Philip did some research, discovered the “passive house” concept “and I put two and two together.
“I had nothing to do with passive houses before but I wanted something well designed. I got on to the passive kick and then had to educate Auckland Council about it.”
He says the council was “incredibly supportive”, along with building supplies company Carters, Jessop Architects and local builder Chris Foley and his team.
Insulation around the entire structure is key to the design. The house is wrapped up tightly in an envelope. Air barriers, sealing of every construction joint and all areas where service parts penetrate are used to make the structure airtight.
To eliminate the risk, super-high-density extruded polystyrene, imported from Canada, is installed around the footings and foundations and under the concrete flooring.
An air-tight barrier material, dubbed an intelligent membrane, imported from Germany, is wrapped around the house like an envelope. It breathes, letting moisture out but no outside air in. The house, Philip says, will be water-tight because if air can’t get in, nor can water. In order that the inhabitants don’t suffocate from the lack of air, a heat exchanger, which retains the heat and changes the air more than six times an hour, will be installed.
A home ventilation system is a key component of the passive house.
It provides clean, pollen-free, dust-free air and eliminates moisture and odours.
Inside the heat exchanger, heat from the warm exhaust air is passed on to the cold fresh air.
More than 90 per cent of the heat from the exhaust air can be passed on bringing the incoming air almost up to room temperature.
“We will be able to heat this house on $25 a month,” Philip says. “And it will be healthy from an air quality standpoint.
Because the house is sealed, the Ivaniers have imported a Belgian wood burner with the flue, which is normally open from the combustion chamber to the outside elements, segmented off in a separate duct. Currently no fireplaces available in New Zealand fit the “passive house” standard.
With the addition of solar panels on the roof Philip is hopeful of putting some power back into the national grid.
To avoid too much sun exposure, shutters will be installed on the north-facing doors and windows, “otherwise we would roast in the house. It’s about managing the elements”.
Incorporating passive elements does not restrict the house design, Philip says.
“You can design whatever you want. It will be easier for the next group of people who build these houses because more of the materials will be available locally and the next one will be better than the first one. But someone has to put a foot forward.”
Carolyn is horrified at reports that say lack of insulation and damp in New Zealand houses is attributed to a high rate of children’s asthma and hospital admissions for pneumonia, while many children end up with life-long respiratory problems.
“There is a high health and financial impact because their houses are not climate-controlled. Who wouldn’t want that [healthy houses] for their family,” she asks?

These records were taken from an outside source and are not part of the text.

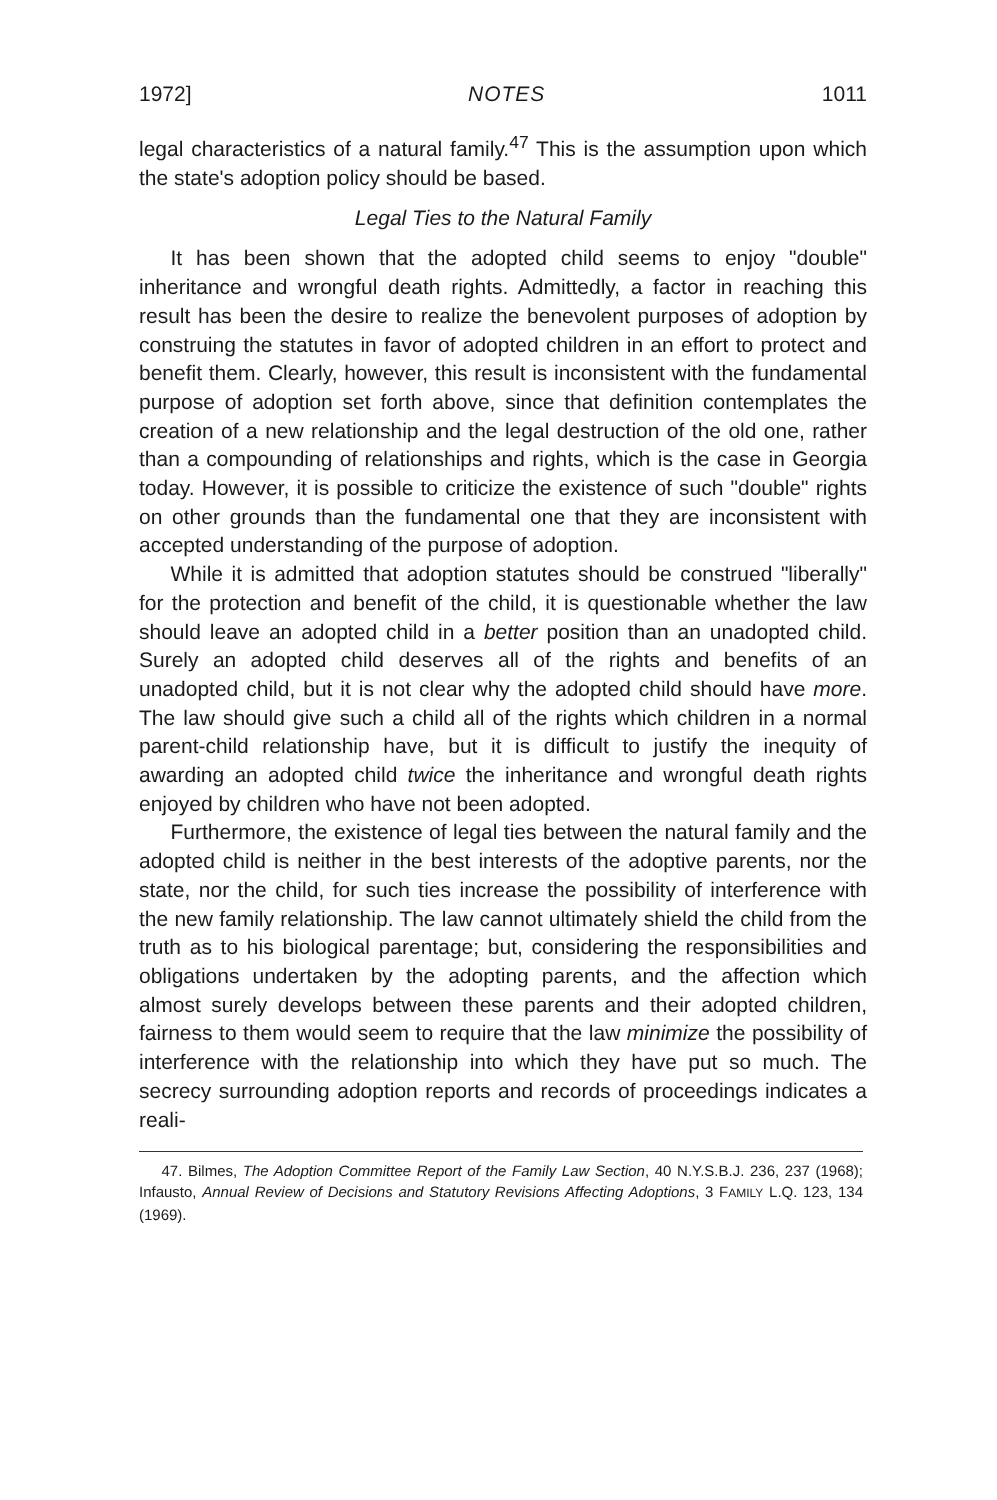1972] NOTES 1011
legal characteristics of a natural family.<sup>47</sup> This is the assumption upon which the state's adoption policy should be based.
Legal Ties to the Natural Family
It has been shown that the adopted child seems to enjoy "double" inheritance and wrongful death rights. Admittedly, a factor in reaching this result has been the desire to realize the benevolent purposes of adoption by construing the statutes in favor of adopted children in an effort to protect and benefit them. Clearly, however, this result is inconsistent with the fundamental purpose of adoption set forth above, since that definition contemplates the creation of a new relationship and the legal destruction of the old one, rather than a compounding of relationships and rights, which is the case in Georgia today. However, it is possible to criticize the existence of such "double" rights on other grounds than the fundamental one that they are inconsistent with accepted understanding of the purpose of adoption.
While it is admitted that adoption statutes should be construed "liberally" for the protection and benefit of the child, it is questionable whether the law should leave an adopted child in a better position than an unadopted child. Surely an adopted child deserves all of the rights and benefits of an unadopted child, but it is not clear why the adopted child should have more. The law should give such a child all of the rights which children in a normal parent-child relationship have, but it is difficult to justify the inequity of awarding an adopted child twice the inheritance and wrongful death rights enjoyed by children who have not been adopted.
Furthermore, the existence of legal ties between the natural family and the adopted child is neither in the best interests of the adoptive parents, nor the state, nor the child, for such ties increase the possibility of interference with the new family relationship. The law cannot ultimately shield the child from the truth as to his biological parentage; but, considering the responsibilities and obligations undertaken by the adopting parents, and the affection which almost surely develops between these parents and their adopted children, fairness to them would seem to require that the law minimize the possibility of interference with the relationship into which they have put so much. The secrecy surrounding adoption reports and records of proceedings indicates a reali-
47. Bilmes, The Adoption Committee Report of the Family Law Section, 40 N.Y.S.B.J. 236, 237 (1968); Infausto, Annual Review of Decisions and Statutory Revisions Affecting Adoptions, 3 FAMILY L.Q. 123, 134 (1969).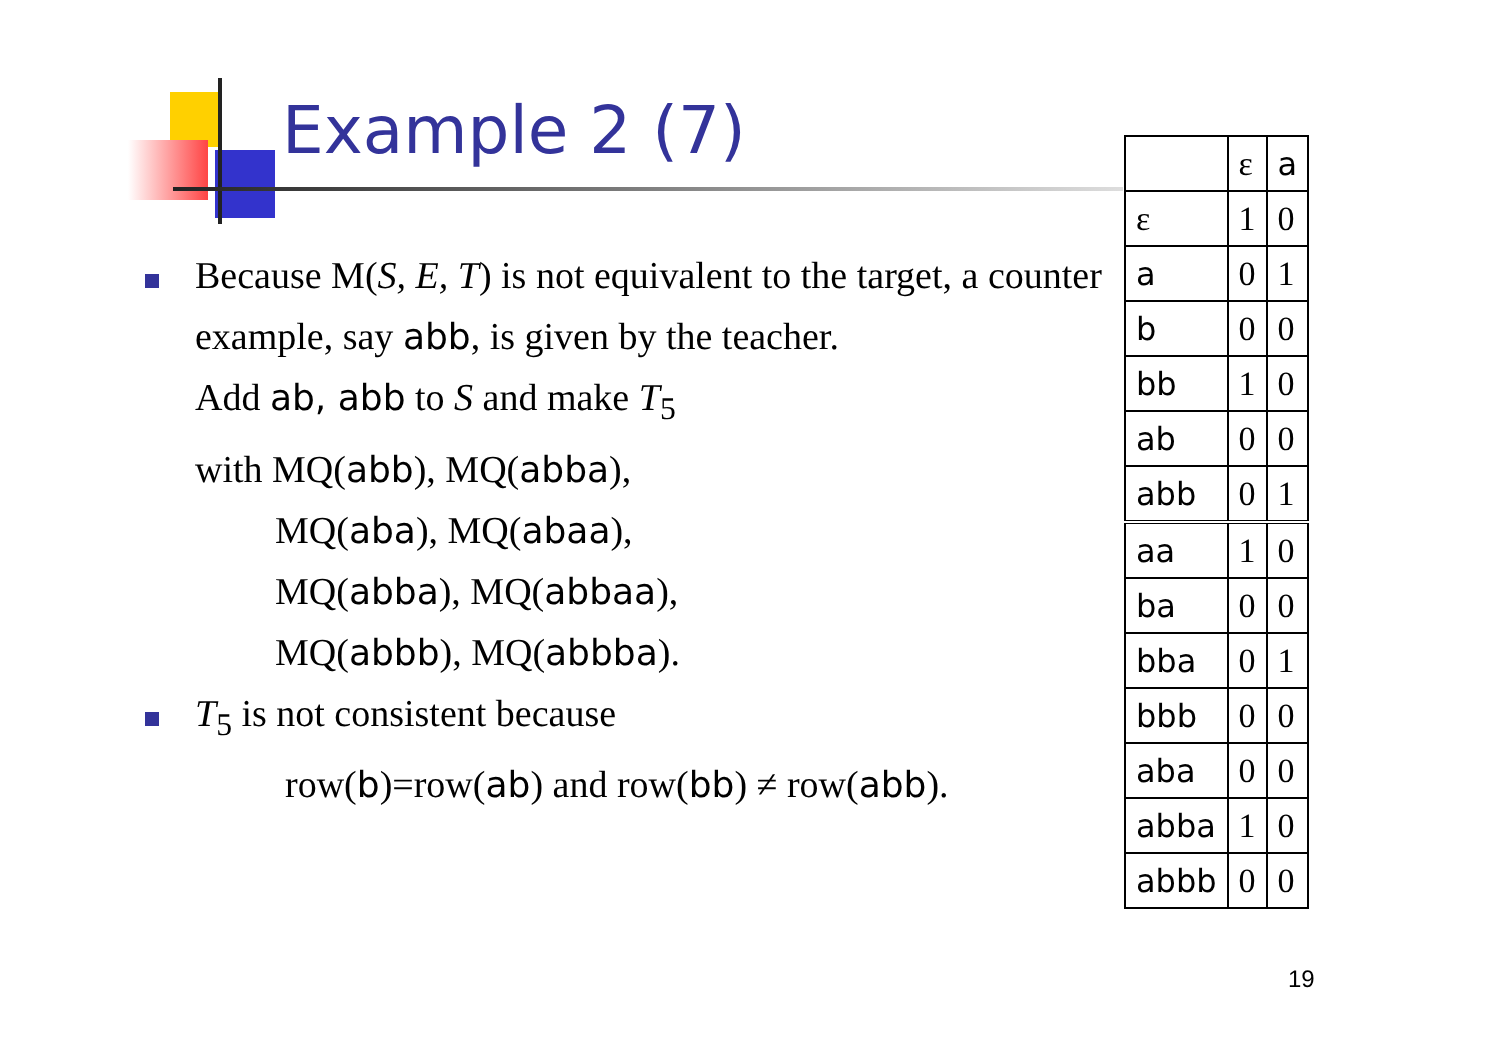Example 2 (7)
Because M(S, E, T) is not equivalent to the target, a counter example, say abb, is given by the teacher.
Add ab, abb to S and make T<sub>5</sub>
with MQ(abb), MQ(abba),
MQ(aba), MQ(abaa),
MQ(abba), MQ(abbaa),
MQ(abbb), MQ(abbba).
T<sub>5</sub> is not consistent because
row(b)=row(ab) and row(bb) ≠ row(abb).
| | ε | a |
| ε | 1 | 0 |
| a | 0 | 1 |
| b | 0 | 0 |
| bb | 1 | 0 |
| ab | 0 | 0 |
| abb | 0 | 1 |
| aa | 1 | 0 |
| ba | 0 | 0 |
| bba | 0 | 1 |
| bbb | 0 | 0 |
| aba | 0 | 0 |
| abba | 1 | 0 |
| abbb | 0 | 0 |
19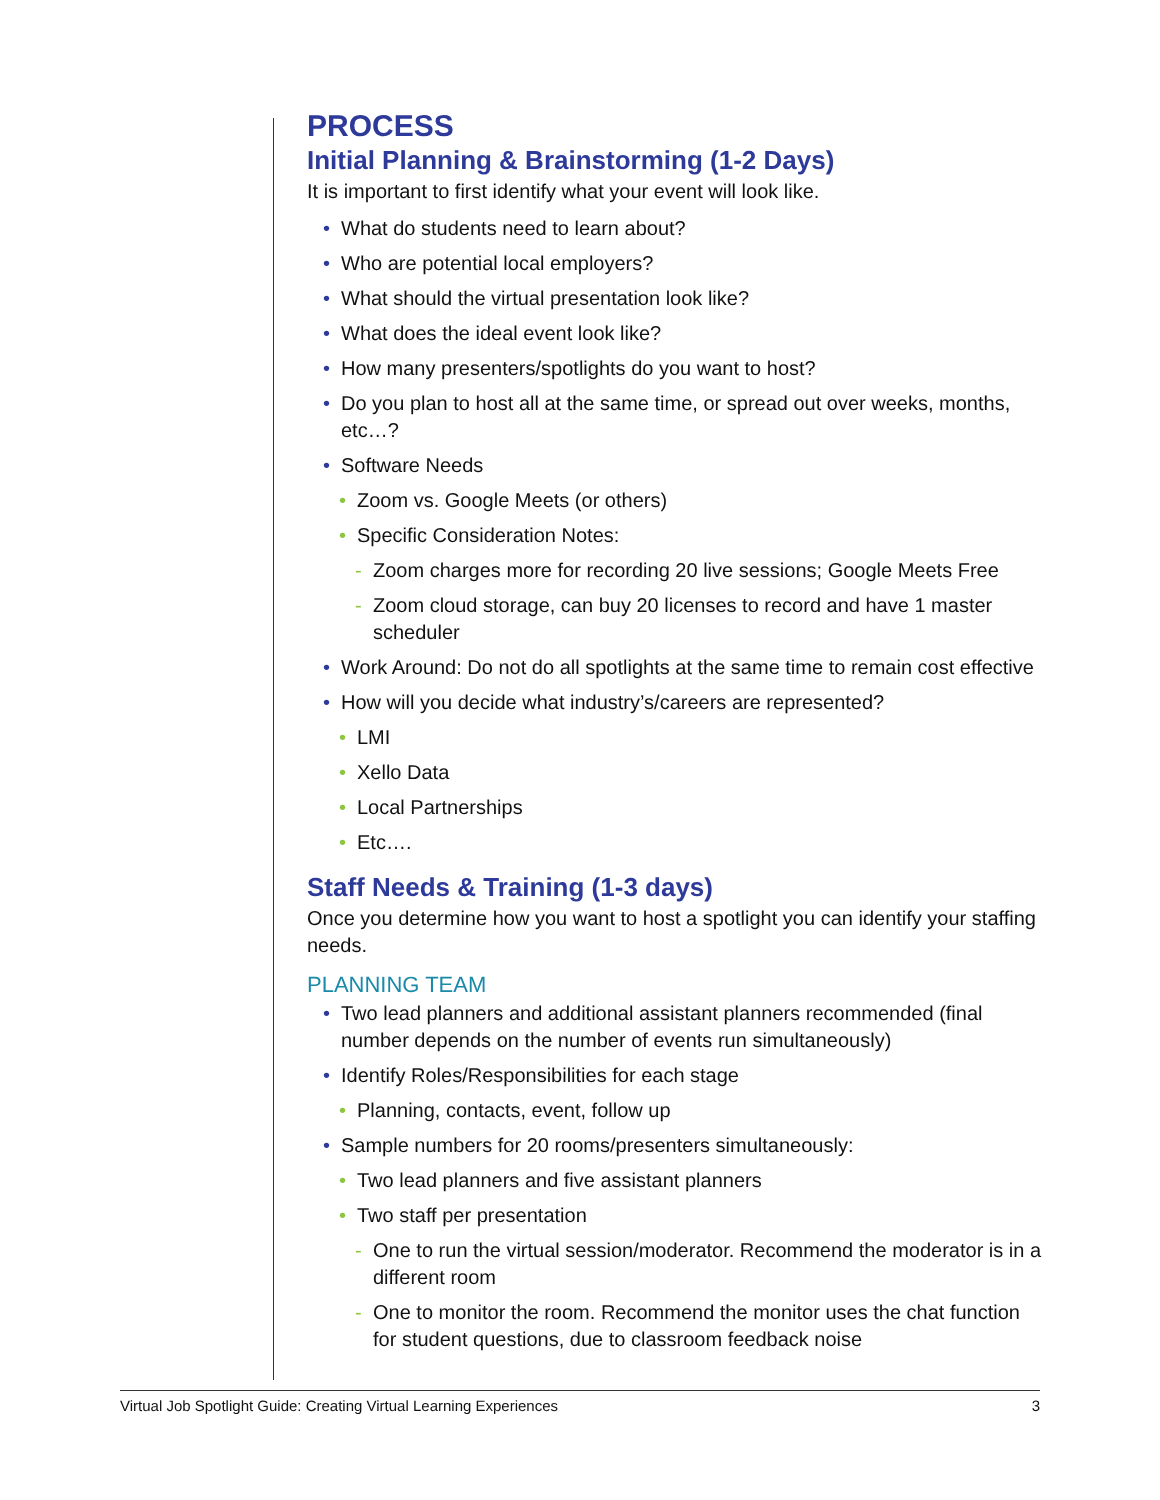PROCESS
Initial Planning & Brainstorming (1-2 Days)
It is important to first identify what your event will look like.
• What do students need to learn about?
• Who are potential local employers?
• What should the virtual presentation look like?
• What does the ideal event look like?
• How many presenters/spotlights do you want to host?
• Do you plan to host all at the same time, or spread out over weeks, months, etc…?
• Software Needs
• Zoom vs. Google Meets (or others)
• Specific Consideration Notes:
- Zoom charges more for recording 20 live sessions; Google Meets Free
- Zoom cloud storage, can buy 20 licenses to record and have 1 master scheduler
• Work Around: Do not do all spotlights at the same time to remain cost effective
• How will you decide what industry’s/careers are represented?
• LMI
• Xello Data
• Local Partnerships
• Etc….
Staff Needs & Training (1-3 days)
Once you determine how you want to host a spotlight you can identify your staffing needs.
PLANNING TEAM
• Two lead planners and additional assistant planners recommended (final number depends on the number of events run simultaneously)
• Identify Roles/Responsibilities for each stage
• Planning, contacts, event, follow up
• Sample numbers for 20 rooms/presenters simultaneously:
• Two lead planners and five assistant planners
• Two staff per presentation
- One to run the virtual session/moderator. Recommend the moderator is in a different room
- One to monitor the room. Recommend the monitor uses the chat function for student questions, due to classroom feedback noise
Virtual Job Spotlight Guide: Creating Virtual Learning Experiences 3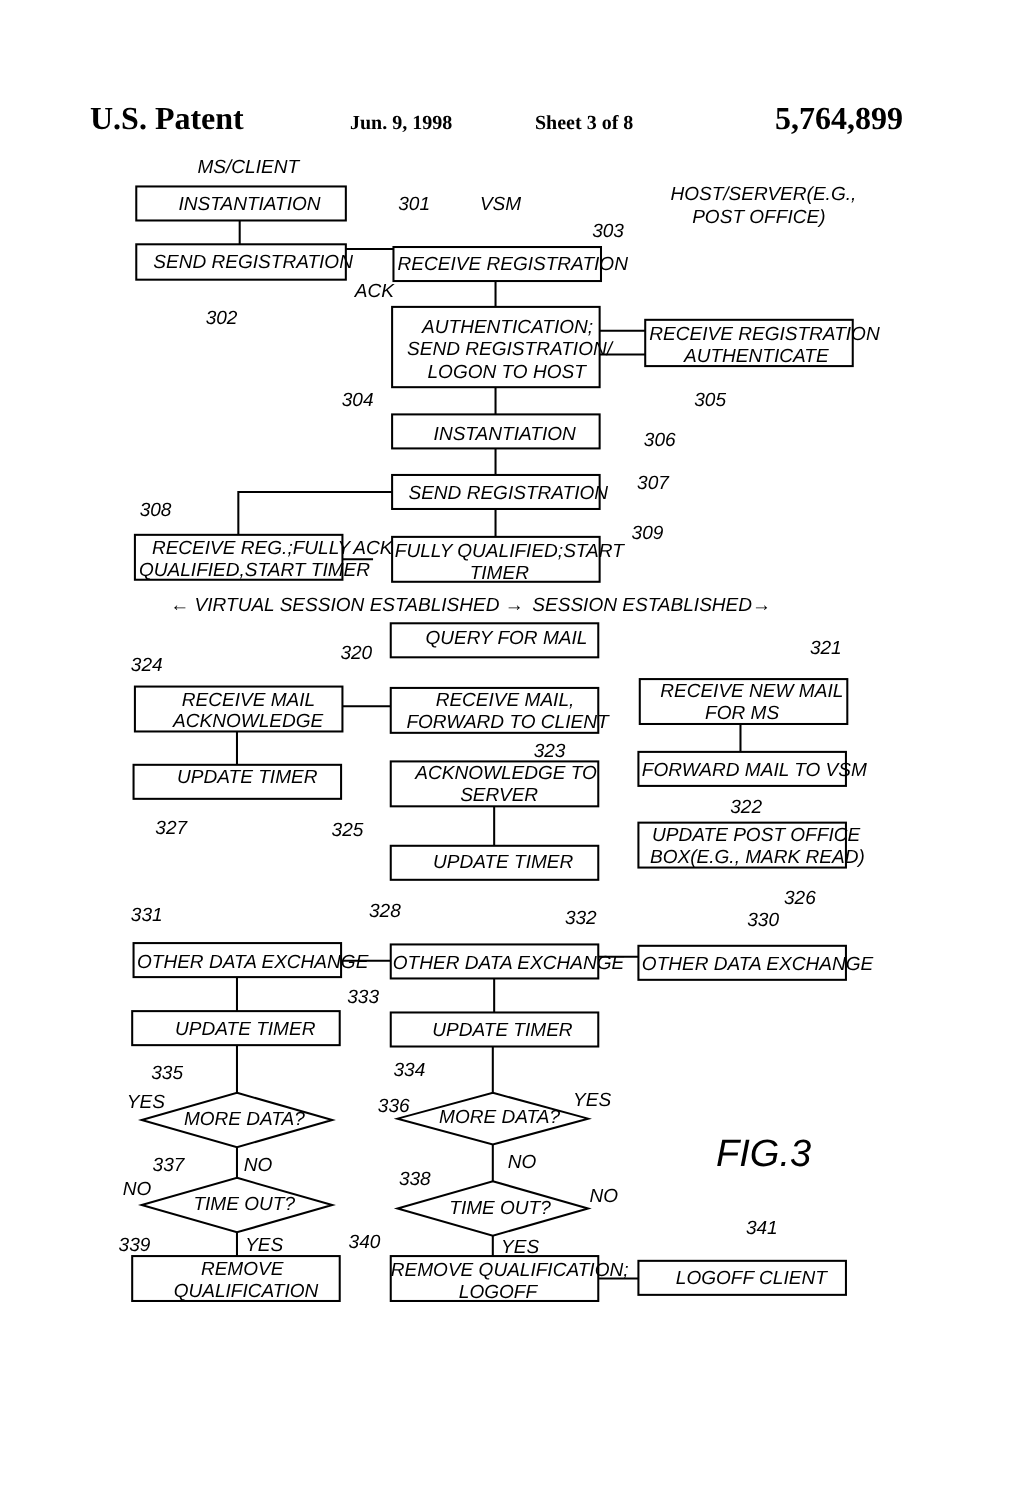U.S. Patent Jun. 9, 1998 Sheet 3 of 8 5,764,899
MS/CLIENT
INSTANTIATION
301
VSM
HOST/SERVER(E.G.,
POST OFFICE)
303
SEND REGISTRATION
RECEIVE REGISTRATION
ACK
302
AUTHENTICATION;
SEND REGISTRATION/
LOGON TO HOST
RECEIVE REGISTRATION
AUTHENTICATE
304
305
INSTANTIATION
306
SEND REGISTRATION
307
308
309
RECEIVE REG.;FULLY
QUALIFIED,START TIMER
ACK
FULLY QUALIFIED;START
TIMER
← VIRTUAL SESSION ESTABLISHED →
SESSION ESTABLISHED→
QUERY FOR MAIL
320
321
324
RECEIVE MAIL
ACKNOWLEDGE
RECEIVE MAIL,
FORWARD TO CLIENT
RECEIVE NEW MAIL
FOR MS
323
UPDATE TIMER
ACKNOWLEDGE TO
SERVER
FORWARD MAIL TO VSM
322
327
325
UPDATE POST OFFICE
BOX(E.G., MARK READ)
UPDATE TIMER
326
328
331
332
330
OTHER DATA EXCHANGE
OTHER DATA EXCHANGE
OTHER DATA EXCHANGE
333
UPDATE TIMER
UPDATE TIMER
335
334
YES
MORE DATA?
336
MORE DATA?
YES
FIG.3
337
NO
NO
338
NO
NO
TIME OUT?
TIME OUT?
341
339
YES
340
YES
REMOVE
QUALIFICATION
REMOVE QUALIFICATION;
LOGOFF
LOGOFF CLIENT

If Housing New Zealand was to build to 70 per cent of the passive house standard, Philip says families wouldn’t have to spend money on heating, “and these are the people who are susceptible to poor health. If we have healthier kids we have less sick days, less money spent on welfare benefits and less struggle for parents having to decide whether to feed their kids or pay the electric bills.”
Auckland Council's urban design champion, Ludo Campbell-Reid, supports the project, saying they are leading the way for a new form of environmentally sustainable, high-quality home that is cheap to run.
"As a council we are looking forward to seeing the results and want to empower people to be able to do things that will improve housing."
Wrapping a “passive house” in an envelope of insulation with heat or cooling exchanger technology produces the following advantages:
• The air is fresh and clean.
• Because hot air can not escape, the outside walls are not colder than internal walls.
• Inside temperatures are the same throughout. Single rooms, such as bedrooms, are the same as the rest of the house.
• Internal temperature changes are slow.
• Opening windows or doors does not change internal temperatures drastically. Once they are closed the air quickly returns to “normal” temperature.
• Using the sun to heat and lighten the house naturally saves energy costs and provides a healthy environment.